Beirut–If you believed Arab internet-based companies were invisible, the ArabNet Conference that began in Beirut on Thursday may just prove you wrong. The two-day event will feature over 500 participants, including major firms from both inside and outside the region, online entrepreneurs, social media professionals, trainers, financiers and businesspeople.

Its emphasis on start-ups is the event’s strong point, and what makes it unique. It has succeeded in bringing leading names in the tech industry–such as Yahoo!, Google, Cisco, Aramex and Intel, among others–together with young entrepreneurs, future businesspeople and internet professionals. The fast paced event will be structured around eight panels of speakers, a start-up demo and an “Ideathon,” during which innovative participants will have two minutes to pitch their ideas to the audience.

The excitement is palpable. The conference is, after all, a long-awaited precedent.

"It’s a great event," Aramex CEO Fadi Ghandour told Al-Masry Al-Youm. “We support entrepreneurship–it’s what we do. We believe in entrepreneurship and we’re acting on what we believe in."

ArabNet conference founder Omar Christidis described the event as "a meeting place for executives and a platform for launching startups.”

“The multi-faceted aspect of the conference is definitely by design. We wanted everyone involved; to get people excited and get them to participate," said Christidis. "Every participant is part of a puzzle, trying to connect with the other pieces. Startups may be seeking financing and mentors, while bloggers want to connect with industry leaders."

As the event’s opening sessions unfolded, the role of the government in developing–or, according to some critics, impeding–internet businesses became a recurrent theme.

Lebanese Minister of Communications Charbel Nahhas confirmed his government’s commitment to “provide the physical and technical requirements to take advantage of the internet, such as connectivity, bandwidth and communications innovations." He summarized the Lebanese government’s mission as “providing the conditions necessary for fertile soil."

Samih Toukan, founder of–recently bought out by Yahoo!–and CEO of the Jabbar Group, attempted to find a silver lining in the lack of support provided by some governments of the region.

“Governments aren’t promoting the internet as they should," he said, while pointing out that such complications can be turned into opportunities. “local knowledge is one of the things that makes our companies interesting" to would-be investors and potential buyers, he added.
Only Nizar Zakka, secretary-general of Arab ICT organization Ijma3, broached the issue of state control of the internet. “Technology is halted because of security," he declared in the opening session.

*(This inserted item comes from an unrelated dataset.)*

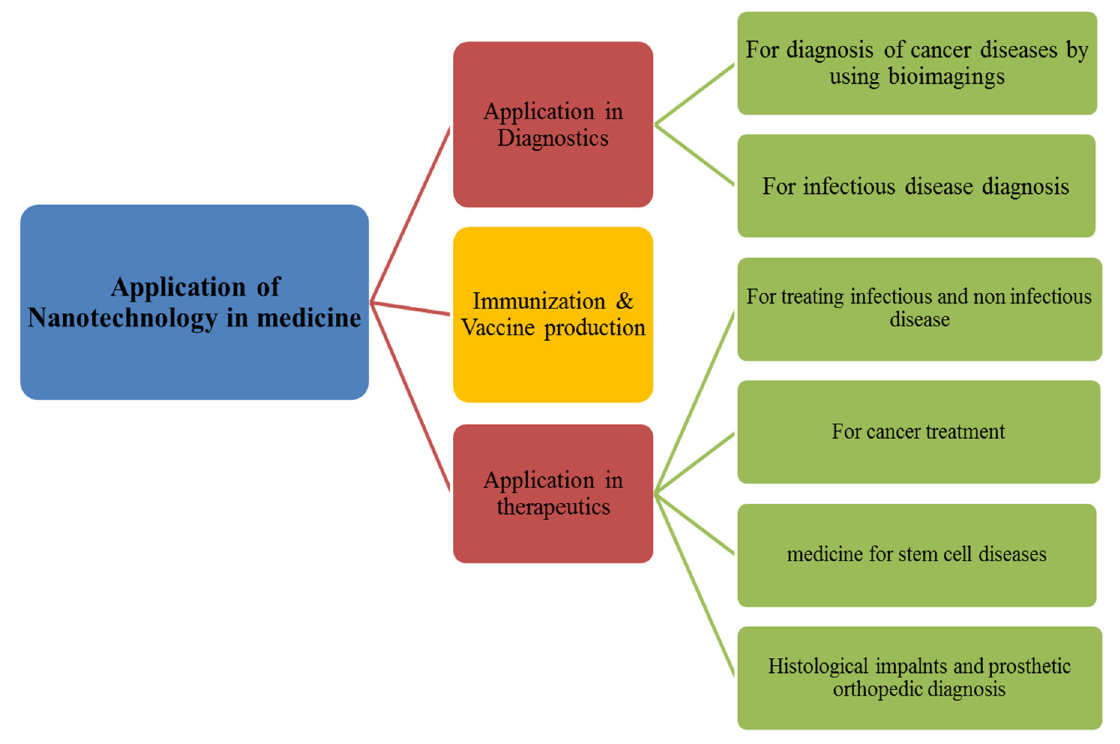
Figure 3. Application of nanotechnology in medical science [9].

But rather than lobby for the abolition of state control of information, Zakka believes that “monitoring is okay. If there’s a risk, they should protect the community," he told Al-Masry Al-Youm. "The problem is that security organizations don’t have the technology to monitor, so they just shut you down preemptively."

Zakka went on to call for an acceptable middle ground. “We’re in favor of security, but it has to be done in a discreet way, in a proper way, in order to safeguard personal information."